Le terme « feuilleton » date du XIXe siècle et il est à l'origine utilisé dans la presse écrite par les journaux pour qualifier le bas d'une page où étaient en général casées les critiques relatives aux spectacles. En 1836, on parle de roman-feuilleton (ou « feuilleton-roman »[2]), mais le principe est antérieur : il s'agit d'un roman pré-publié avant sa sortie sous forme de livre en librairie, dont on diffuse chapitre après chapitre tout ou partie à travers un journal, ou un hebdomadaire. L'annonce en était faite en première page (la Une) et le lecteur retrouvait l'épisode en pages suivantes. Certains romans-feuilletons recevaient un tel accueil que le tirage du journal devait être augmenté.

Dès les années 1870, certains éditeurs redécoupent de gros romans, tels que Les Misérables de Victor Hugo en petits fascicules vendus à bon marché permettant de gagner un lectorat populaire, le livre demeurant très cher. Les classiques puis des œuvres originales, parfois rapidement composées, sont ainsi vendues découpés en plusieurs parties, sous la forme de brochures aux couvertures illustrées. En anglais, ce procédé est appelé serial film, la sérialisation est donc antérieure à l'apparition du médium télévisuel.

- Tâches à réaliser -
1. D'après le texte sur le feuilleton, en quelle année commence-t-on à parler de roman-feuilleton ?
2. Prolongez le texte sur le feuilleton en reprenant après sa dernière phrase.
La liste provient d'une autre source.

- Lignes -
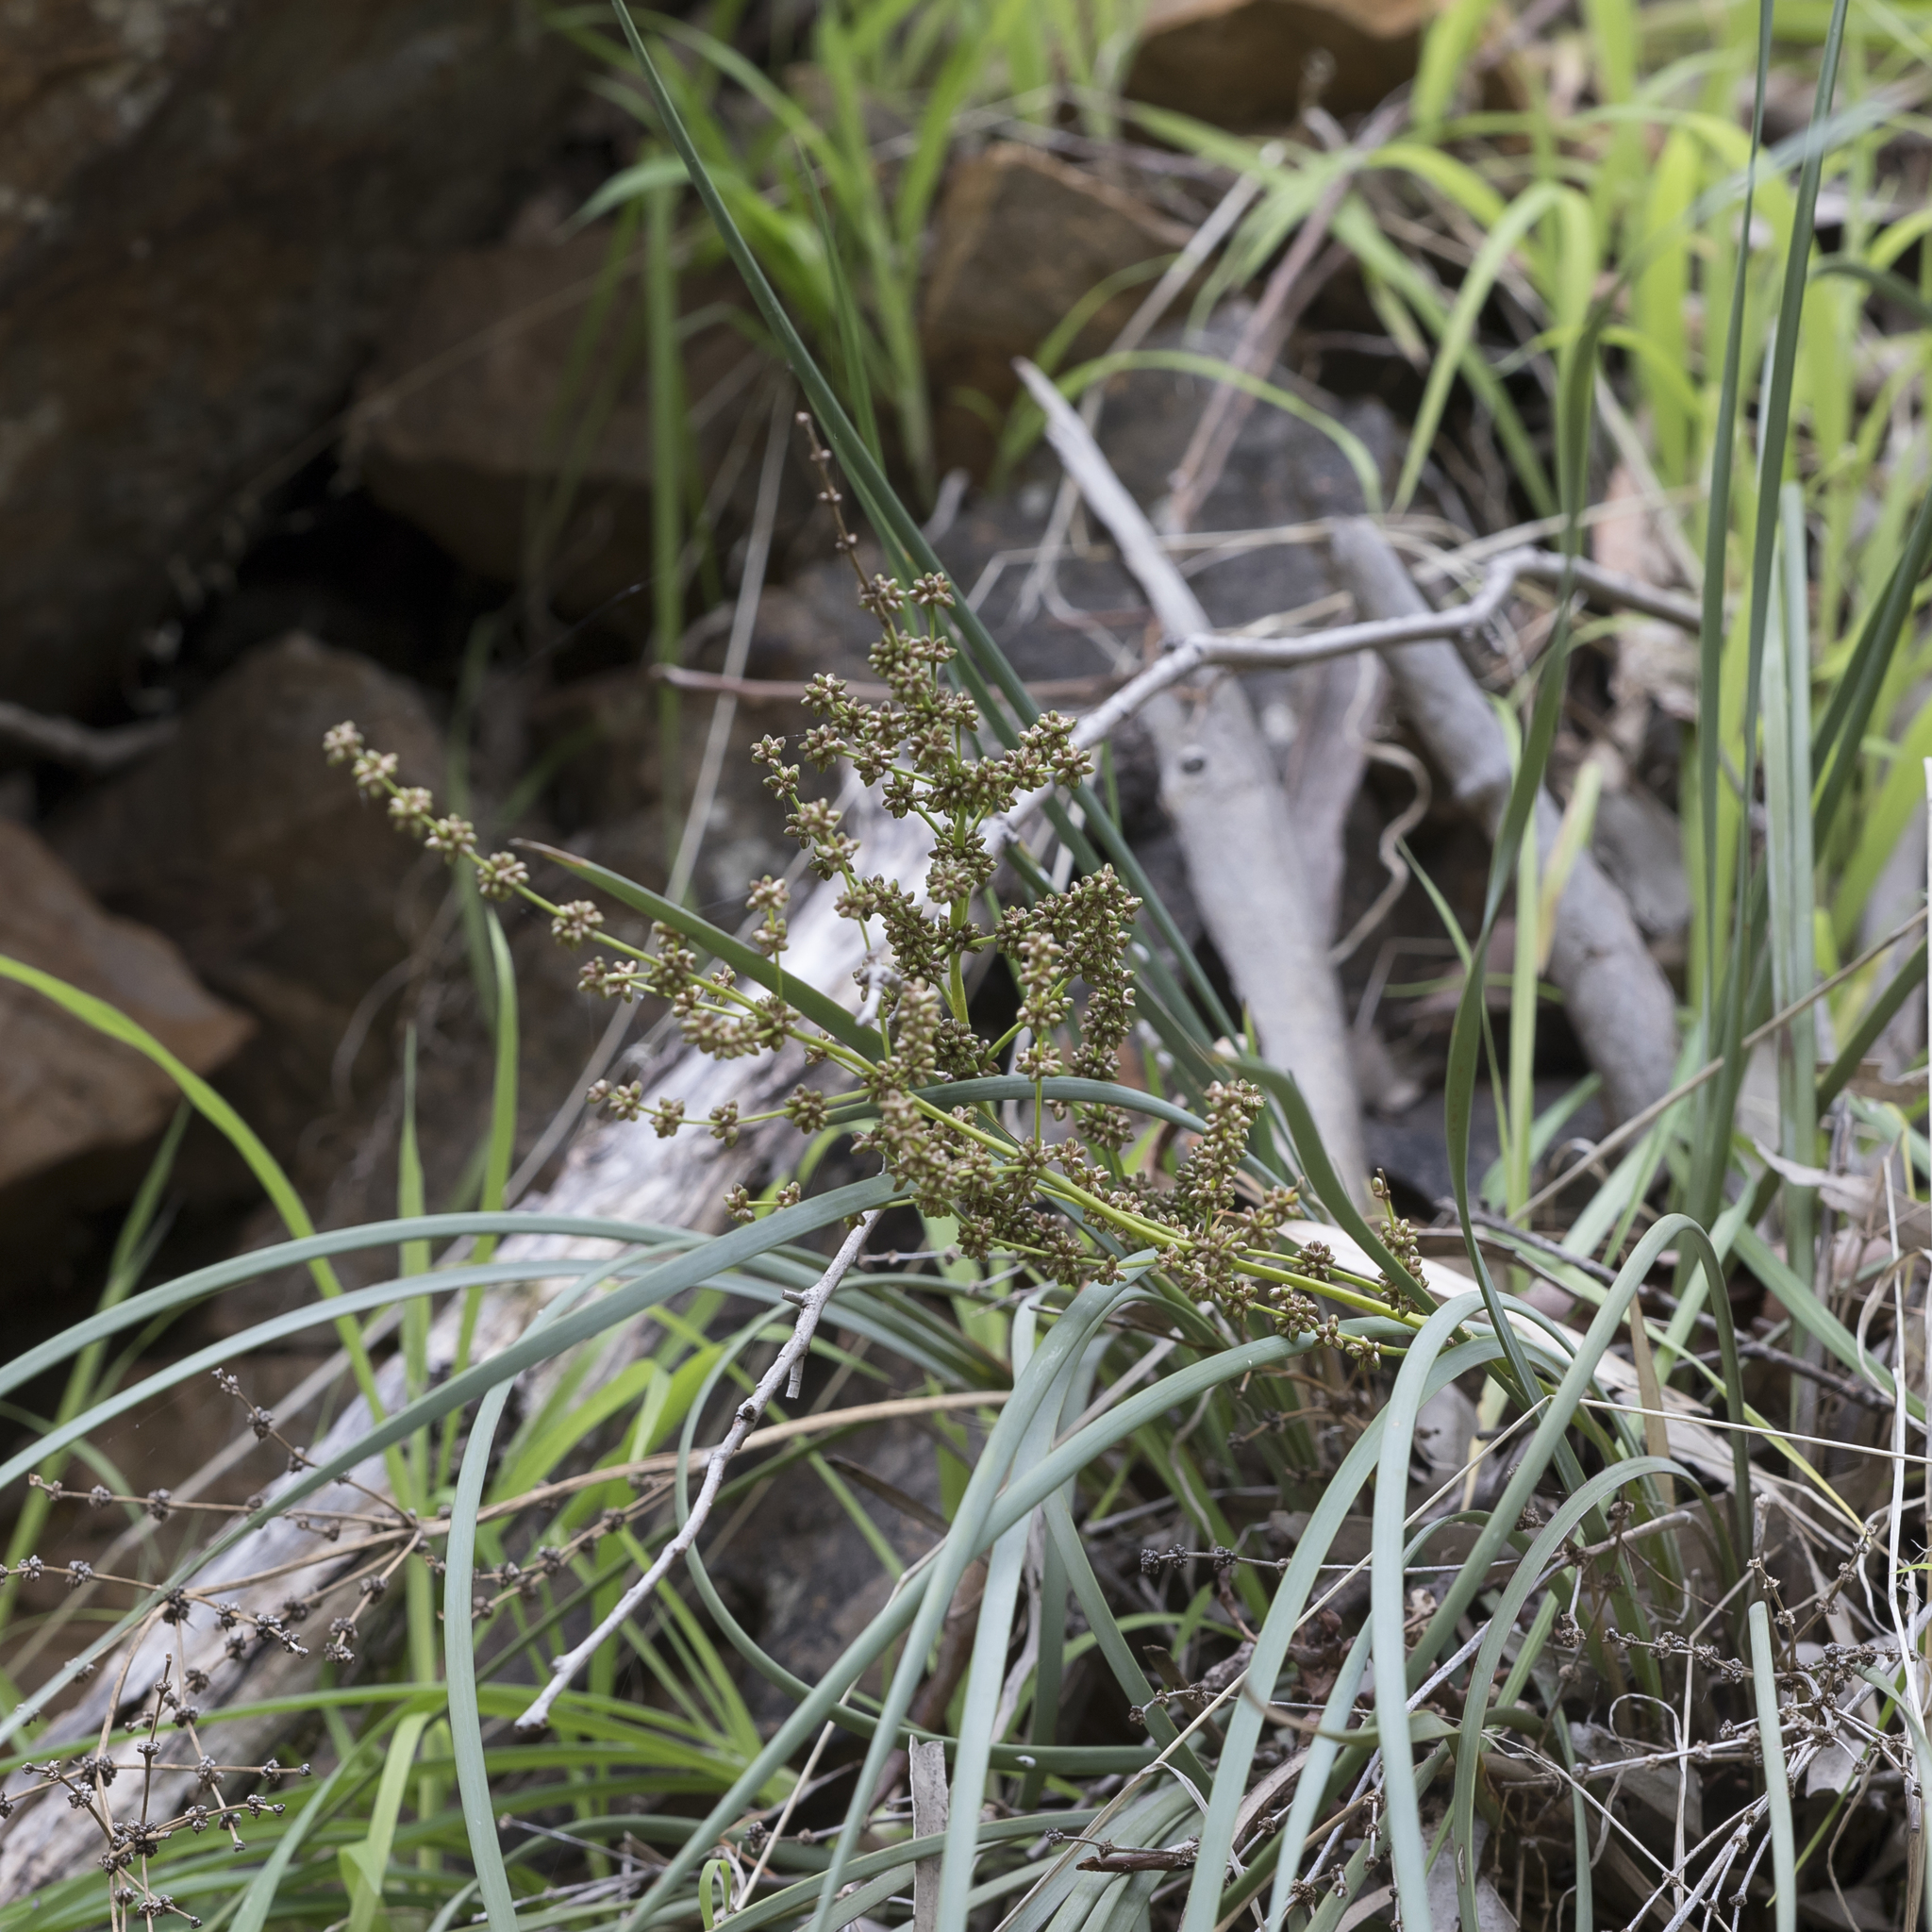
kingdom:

---

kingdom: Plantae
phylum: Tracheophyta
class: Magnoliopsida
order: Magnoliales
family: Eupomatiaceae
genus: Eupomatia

* * *

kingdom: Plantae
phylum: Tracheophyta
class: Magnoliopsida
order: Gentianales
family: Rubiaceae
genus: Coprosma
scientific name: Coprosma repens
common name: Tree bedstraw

- Réponses par tâche -
1. En 1836.

2.
À partir des années 1908-1910, le cinématographe adapte des romans-feuilletons devenus populaires à l'écran ; on parle en France de « feuilleton-cinéma » ou de « drame en plusieurs parties » : il s'agit de longs métrages découpés en plusieurs parties et présentés en salle à grands renforts de publicité. Ainsi avec Fantômas (1913), plusieurs épisodes à la suite étaient proposés aux spectateurs, les séances étaient entrecoupées de pauses, d'entractes, et duraient beaucoup plus qu'une heure. Ces films présentés en plusieurs actes ou parties, pouvaient également être projetés sur plusieurs semaines ou mois, chaque séance comprenant plusieurs chapitres ou épisodes. Le concept de série est né à ce moment là. En 1908, Victorin Jasset invente la sérialisation de la fiction filmique, avec Nick Carter d'après John Russel Coryell (1848-1924).

Dès les années 1920-1930, conjointement avec l'expression « dramatique », le terme feuilleton est utilisé pour qualifier une production radiophonique — le feuilleton radiophonique quotidien ou hebdomadaire — puis dans les années 1950, télévisuelle, avec une intrigue en constante évolution répartie sur plusieurs épisodes.

Histoire

La vague des films sérialisés pour le cinéma décline après 1945 avec le développement de la télévision. Les premières expériences coûtent très cher. Aux États-Unis, les chaînes de télévision imaginent des productions associées à des grandes marques de produits de consommation courante afin de les rentabiliser. Ce modèle économique a pour origine le feuilleton radiophonique tel que Painted Dreams (1930-1943) sponsorisé par Procter & Gamble.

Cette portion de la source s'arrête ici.